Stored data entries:
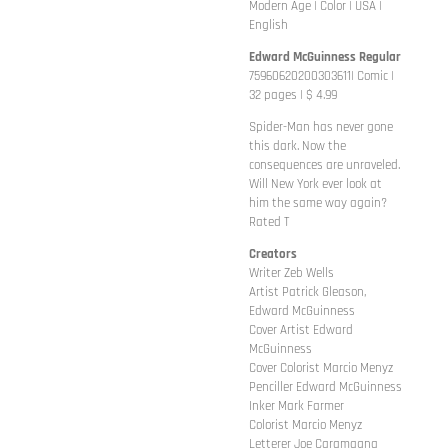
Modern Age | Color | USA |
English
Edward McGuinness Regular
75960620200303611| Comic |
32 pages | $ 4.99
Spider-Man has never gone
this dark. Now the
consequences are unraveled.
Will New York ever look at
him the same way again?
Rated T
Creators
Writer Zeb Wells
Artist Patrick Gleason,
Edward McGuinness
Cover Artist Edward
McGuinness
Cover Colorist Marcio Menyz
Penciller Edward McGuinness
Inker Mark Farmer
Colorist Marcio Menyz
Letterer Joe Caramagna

_TO-DO ITEM_: Copy the text of the entries word for word and line by line, leaving out the pictures.

_ANSWER FOR THE TASK_:
Modern Age | Color | USA |
English
Edward McGuinness Regular
75960620200303611| Comic |
32 pages | $ 4.99
Spider-Man has never gone
this dark. Now the
consequences are unraveled.
Will New York ever look at
him the same way again?
Rated T
Creators
Writer Zeb Wells
Artist Patrick Gleason,
Edward McGuinness
Cover Artist Edward
McGuinness
Cover Colorist Marcio Menyz
Penciller Edward McGuinness
Inker Mark Farmer
Colorist Marcio Menyz
Letterer Joe Caramagna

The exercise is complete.